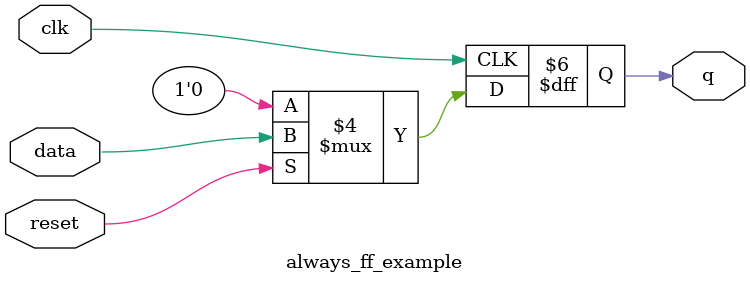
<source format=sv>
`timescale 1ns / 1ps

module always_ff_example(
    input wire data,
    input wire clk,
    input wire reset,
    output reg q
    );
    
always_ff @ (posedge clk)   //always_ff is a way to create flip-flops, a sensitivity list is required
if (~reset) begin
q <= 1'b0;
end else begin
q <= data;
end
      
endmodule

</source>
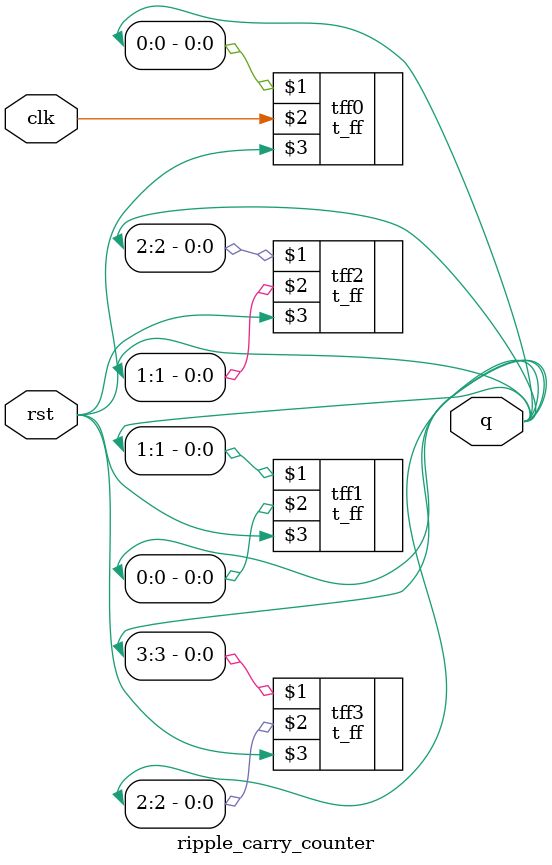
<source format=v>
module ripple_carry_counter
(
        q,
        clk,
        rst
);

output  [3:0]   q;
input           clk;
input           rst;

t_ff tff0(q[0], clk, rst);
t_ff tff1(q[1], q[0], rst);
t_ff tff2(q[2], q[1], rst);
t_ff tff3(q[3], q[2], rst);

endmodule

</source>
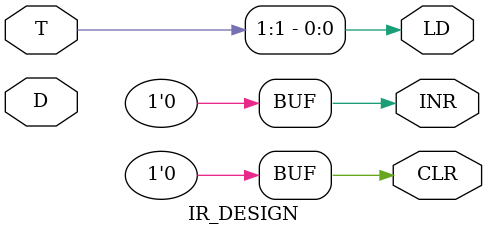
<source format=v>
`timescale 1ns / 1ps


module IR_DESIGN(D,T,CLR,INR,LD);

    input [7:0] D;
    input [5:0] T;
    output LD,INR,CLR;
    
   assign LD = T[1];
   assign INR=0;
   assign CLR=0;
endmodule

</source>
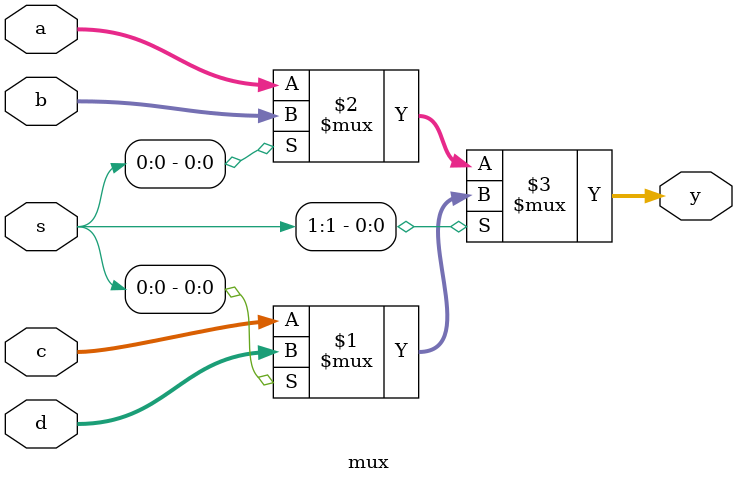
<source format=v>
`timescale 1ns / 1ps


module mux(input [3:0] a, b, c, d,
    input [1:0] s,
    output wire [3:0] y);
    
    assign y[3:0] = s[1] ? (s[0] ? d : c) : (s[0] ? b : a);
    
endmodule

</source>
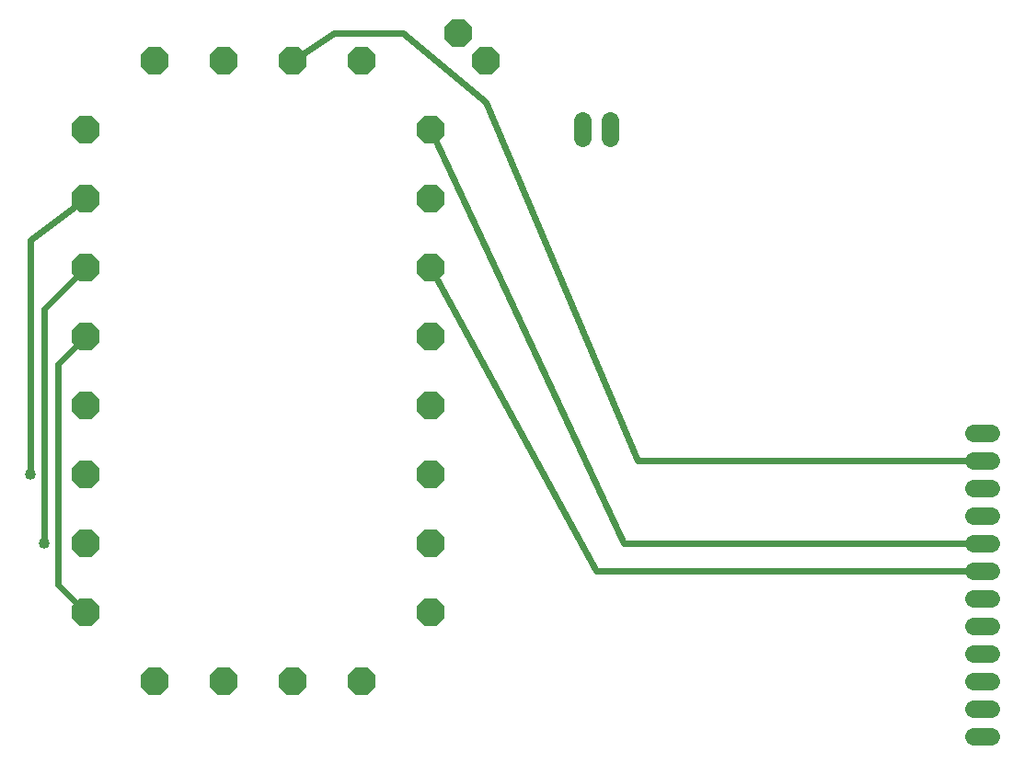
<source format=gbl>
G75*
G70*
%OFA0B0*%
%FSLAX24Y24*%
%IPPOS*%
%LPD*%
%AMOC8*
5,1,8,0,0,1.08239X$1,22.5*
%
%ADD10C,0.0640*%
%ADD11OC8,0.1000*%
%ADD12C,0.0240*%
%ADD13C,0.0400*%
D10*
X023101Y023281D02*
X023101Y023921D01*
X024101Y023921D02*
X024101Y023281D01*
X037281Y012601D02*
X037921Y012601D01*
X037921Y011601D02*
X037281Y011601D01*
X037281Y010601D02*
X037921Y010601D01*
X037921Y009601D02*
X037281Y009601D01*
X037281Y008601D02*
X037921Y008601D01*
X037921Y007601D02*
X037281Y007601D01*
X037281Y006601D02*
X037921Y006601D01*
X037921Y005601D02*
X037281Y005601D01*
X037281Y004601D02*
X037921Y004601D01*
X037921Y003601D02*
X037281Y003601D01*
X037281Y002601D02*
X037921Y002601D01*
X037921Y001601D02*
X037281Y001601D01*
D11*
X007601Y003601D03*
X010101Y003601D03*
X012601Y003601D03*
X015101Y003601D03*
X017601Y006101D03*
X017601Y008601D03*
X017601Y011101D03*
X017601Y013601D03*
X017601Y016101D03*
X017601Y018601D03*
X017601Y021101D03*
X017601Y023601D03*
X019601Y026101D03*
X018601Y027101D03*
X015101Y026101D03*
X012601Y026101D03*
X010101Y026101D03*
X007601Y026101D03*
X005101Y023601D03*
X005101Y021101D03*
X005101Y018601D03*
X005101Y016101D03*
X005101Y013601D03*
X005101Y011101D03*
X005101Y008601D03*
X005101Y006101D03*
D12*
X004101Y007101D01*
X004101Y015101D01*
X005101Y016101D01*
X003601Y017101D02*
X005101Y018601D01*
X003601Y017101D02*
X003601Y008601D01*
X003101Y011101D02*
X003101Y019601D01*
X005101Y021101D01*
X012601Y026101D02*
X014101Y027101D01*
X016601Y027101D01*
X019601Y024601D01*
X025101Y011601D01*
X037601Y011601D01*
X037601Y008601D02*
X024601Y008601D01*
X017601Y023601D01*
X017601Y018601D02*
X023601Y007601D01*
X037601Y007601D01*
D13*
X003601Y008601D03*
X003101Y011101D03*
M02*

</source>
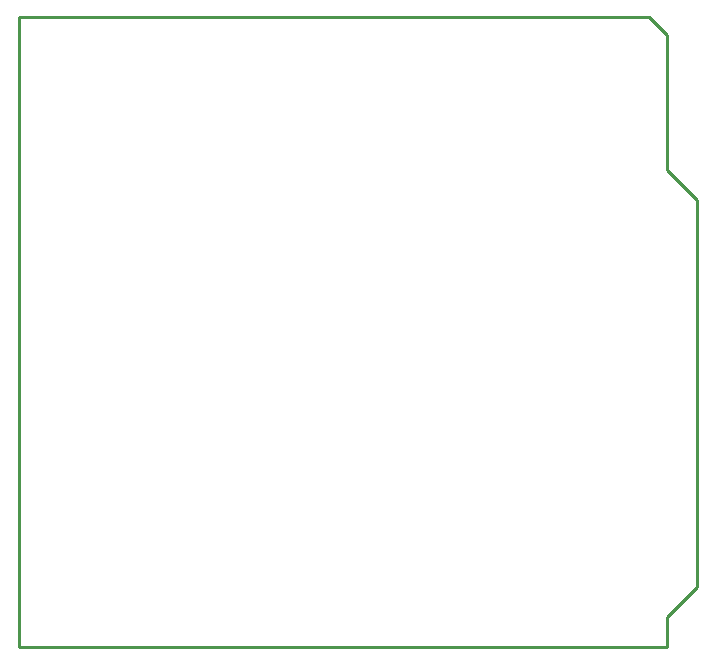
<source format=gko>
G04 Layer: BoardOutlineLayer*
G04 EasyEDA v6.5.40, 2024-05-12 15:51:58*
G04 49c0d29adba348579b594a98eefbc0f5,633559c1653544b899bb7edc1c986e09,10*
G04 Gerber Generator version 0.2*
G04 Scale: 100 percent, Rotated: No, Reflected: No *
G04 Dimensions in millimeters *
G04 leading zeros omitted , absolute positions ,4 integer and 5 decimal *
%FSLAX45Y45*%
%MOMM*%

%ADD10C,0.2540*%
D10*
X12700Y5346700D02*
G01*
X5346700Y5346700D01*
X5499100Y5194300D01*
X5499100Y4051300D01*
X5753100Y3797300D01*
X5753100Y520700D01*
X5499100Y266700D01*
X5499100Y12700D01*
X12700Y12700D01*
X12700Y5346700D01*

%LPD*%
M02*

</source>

···

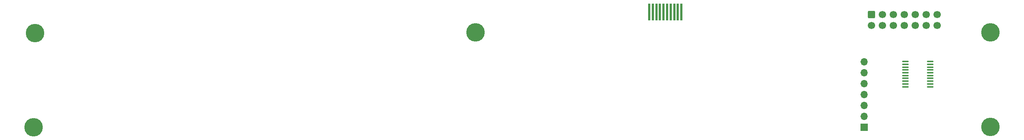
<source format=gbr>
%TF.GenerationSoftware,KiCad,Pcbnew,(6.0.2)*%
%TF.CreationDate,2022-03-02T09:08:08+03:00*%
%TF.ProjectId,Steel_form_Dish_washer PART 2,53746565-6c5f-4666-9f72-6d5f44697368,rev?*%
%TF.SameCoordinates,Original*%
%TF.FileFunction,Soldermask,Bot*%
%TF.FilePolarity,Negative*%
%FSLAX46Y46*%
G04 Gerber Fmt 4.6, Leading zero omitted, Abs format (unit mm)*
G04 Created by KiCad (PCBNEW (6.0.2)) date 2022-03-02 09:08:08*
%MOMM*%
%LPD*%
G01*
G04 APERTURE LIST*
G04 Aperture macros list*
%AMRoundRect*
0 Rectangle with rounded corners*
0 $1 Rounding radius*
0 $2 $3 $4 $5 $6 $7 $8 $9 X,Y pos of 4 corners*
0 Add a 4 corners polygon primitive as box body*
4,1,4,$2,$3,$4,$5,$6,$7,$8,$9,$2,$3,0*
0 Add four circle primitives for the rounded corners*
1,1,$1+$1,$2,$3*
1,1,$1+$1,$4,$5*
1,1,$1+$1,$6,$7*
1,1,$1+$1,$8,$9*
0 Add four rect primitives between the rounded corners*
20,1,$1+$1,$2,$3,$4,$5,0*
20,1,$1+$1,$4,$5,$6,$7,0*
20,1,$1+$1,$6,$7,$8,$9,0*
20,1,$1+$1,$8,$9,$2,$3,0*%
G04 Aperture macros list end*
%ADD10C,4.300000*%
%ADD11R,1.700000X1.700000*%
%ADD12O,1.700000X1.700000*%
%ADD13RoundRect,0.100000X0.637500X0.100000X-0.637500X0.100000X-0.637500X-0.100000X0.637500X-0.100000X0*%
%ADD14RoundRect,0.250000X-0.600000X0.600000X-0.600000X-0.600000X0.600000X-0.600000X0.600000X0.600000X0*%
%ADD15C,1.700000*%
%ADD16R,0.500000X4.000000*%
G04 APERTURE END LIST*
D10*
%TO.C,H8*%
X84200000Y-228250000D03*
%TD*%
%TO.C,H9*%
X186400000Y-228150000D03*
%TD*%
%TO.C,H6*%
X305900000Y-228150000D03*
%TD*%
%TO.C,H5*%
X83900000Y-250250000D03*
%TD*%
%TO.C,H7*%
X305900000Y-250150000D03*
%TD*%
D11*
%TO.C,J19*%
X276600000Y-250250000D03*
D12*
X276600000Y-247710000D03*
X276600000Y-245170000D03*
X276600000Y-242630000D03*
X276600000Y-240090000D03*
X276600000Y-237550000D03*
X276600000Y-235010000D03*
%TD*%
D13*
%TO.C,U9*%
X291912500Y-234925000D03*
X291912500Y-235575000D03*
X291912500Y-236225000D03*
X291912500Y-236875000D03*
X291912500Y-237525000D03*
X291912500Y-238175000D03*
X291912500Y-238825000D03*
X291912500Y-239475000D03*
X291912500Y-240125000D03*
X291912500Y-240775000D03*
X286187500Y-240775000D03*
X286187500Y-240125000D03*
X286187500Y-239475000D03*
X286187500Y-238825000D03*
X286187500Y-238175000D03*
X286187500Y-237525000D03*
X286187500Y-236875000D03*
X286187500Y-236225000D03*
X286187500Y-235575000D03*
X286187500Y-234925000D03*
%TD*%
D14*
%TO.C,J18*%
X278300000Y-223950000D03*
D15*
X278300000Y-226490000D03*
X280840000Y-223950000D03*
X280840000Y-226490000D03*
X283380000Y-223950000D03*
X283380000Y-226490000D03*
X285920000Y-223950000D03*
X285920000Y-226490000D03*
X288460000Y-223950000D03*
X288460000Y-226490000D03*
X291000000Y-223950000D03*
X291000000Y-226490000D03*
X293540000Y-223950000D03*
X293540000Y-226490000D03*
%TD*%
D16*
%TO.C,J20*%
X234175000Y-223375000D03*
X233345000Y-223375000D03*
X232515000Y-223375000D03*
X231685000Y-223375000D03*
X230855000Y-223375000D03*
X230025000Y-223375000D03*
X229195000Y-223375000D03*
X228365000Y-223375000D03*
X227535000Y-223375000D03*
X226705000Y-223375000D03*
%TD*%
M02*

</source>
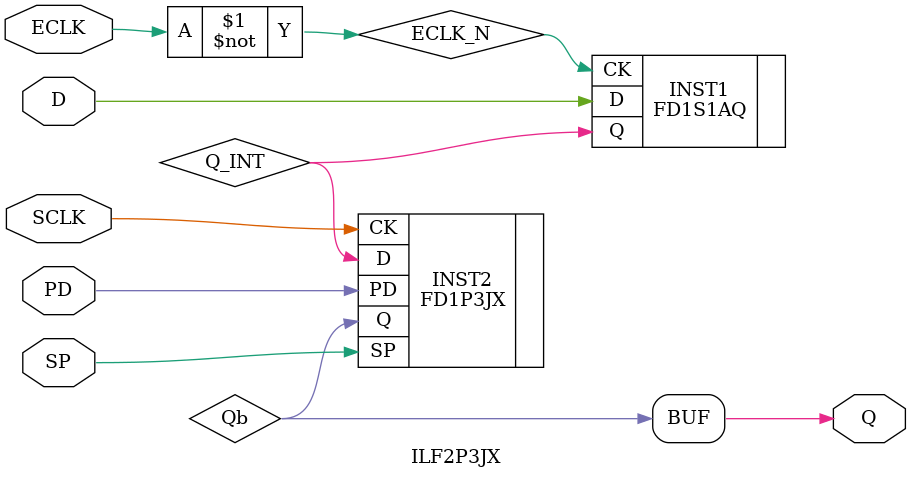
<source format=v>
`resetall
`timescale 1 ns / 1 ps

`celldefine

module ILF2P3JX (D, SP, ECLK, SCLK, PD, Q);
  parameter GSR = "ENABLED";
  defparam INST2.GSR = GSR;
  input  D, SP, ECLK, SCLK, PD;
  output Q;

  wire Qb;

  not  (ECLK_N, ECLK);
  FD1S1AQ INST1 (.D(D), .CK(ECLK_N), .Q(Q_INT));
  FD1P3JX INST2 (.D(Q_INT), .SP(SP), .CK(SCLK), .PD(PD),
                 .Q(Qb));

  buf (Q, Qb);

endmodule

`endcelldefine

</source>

···

EXERCISE PROMPT:
Sift through the material above and copy each line that holds "rounded".

TASK OUTPUT:
0 Rectangle with rounded corners*
0 Add four circle primitives for the rounded corners*
0 Add four rect primitives between the rounded corners*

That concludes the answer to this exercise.